Держат плечами небо, медленно сверху парят.
Ходили в пролесок, брат похвалился: стащил мандрагору с моря, высадил здесь по секрету. Сам не знает, зачем, просто это смешно.
На гвоздях в прихожей – дедовы фуражки. В бане – бабкин флисовый халат. Ее лет пятнадцать нет, а халат висит, будто бабка выйдет сейчас из парилки. Душистая, чистая, словно паром омытая изнутри. Вещи покойников – здесь такие же хозяева, как и живые. Сторожат их присутствие, не дают забывать.

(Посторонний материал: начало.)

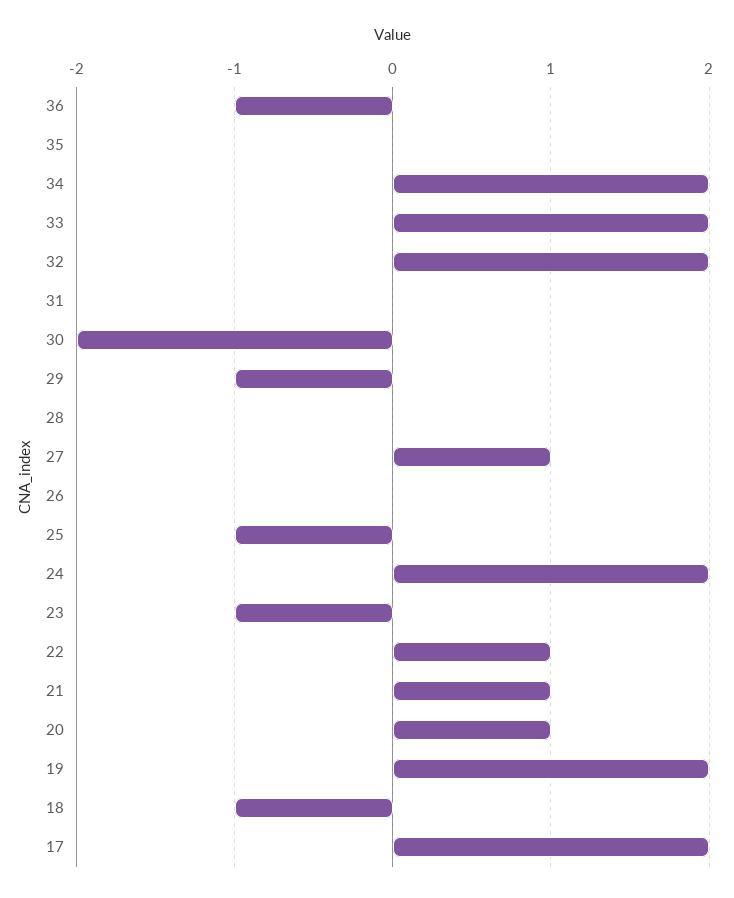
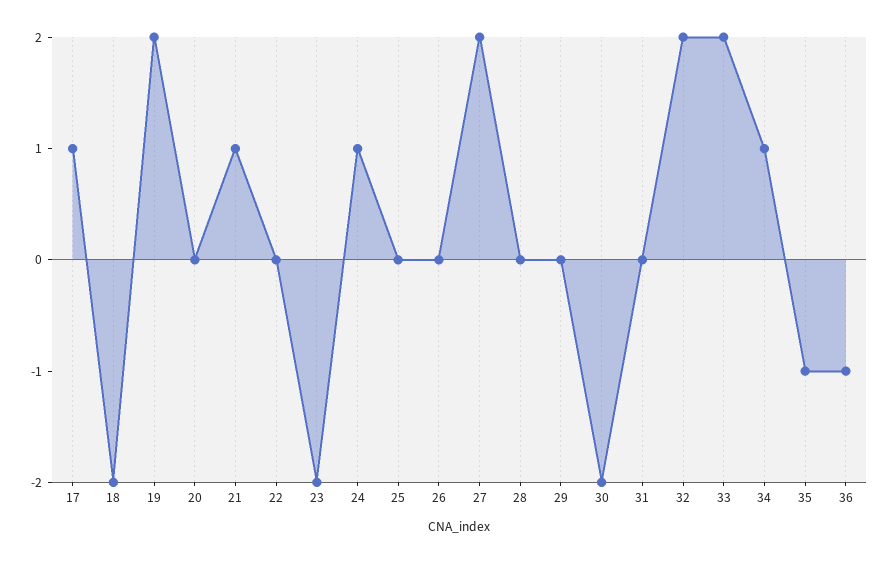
  {
    "36": -1,
-   "35": 0,
+   "35": -1,
-   "34": 2,
+   "34": 1,
    "33": 2,
    "32": 2,
    "31": 0,
    "30": -2,
-   "29": -1,
+   "29": 0,
    "28": 0,
-   "27": 1,
+   "27": 2,
    "26": 0,
-   "25": -1,
+   "25": 0,
-   "24": 2,
+   "24": 1,
-   "23": -1,
+   "23": -2,
-   "22": 1,
+   "22": 0,
    "21": 1,
-   "20": 1,
+   "20": 0,
    "19": 2,
-   "18": -1,
+   "18": -2,
-   "17": 2
+   "17": 1
  }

Деревенские чуют закон природы; жив или мертв – разница только во времени. Ну и чего бояться? Яблоко упало, примяло траву, и это норма, закон тяготенья. Мир просто таков, и что с него взять. Что даст, то возьмут.
Может, у Бога мертвых и нет, но у человека их – полчища. Лежат себе, ждут. Чего? Да хоть бы в гости зашли. Кладбище – на холме, в музыке птиц, в шарканье листьев. Сквозь перемены моды на имена идешь. Станешь у деда, мысленно брякнешь «Привет». Он молчит. Постоишь-постоишь – и почувствуешь, что всё хорошо.
Смерть – это всего лишь смерть, а вещи – лишь вещи. Не так уж и страшно носить общий с покойником гардероб.
Нечего делать
Но горе такое – не перескочишь ступеньку. Если болит, значит – время болеть. В городе пусто, людей полно, но без толку.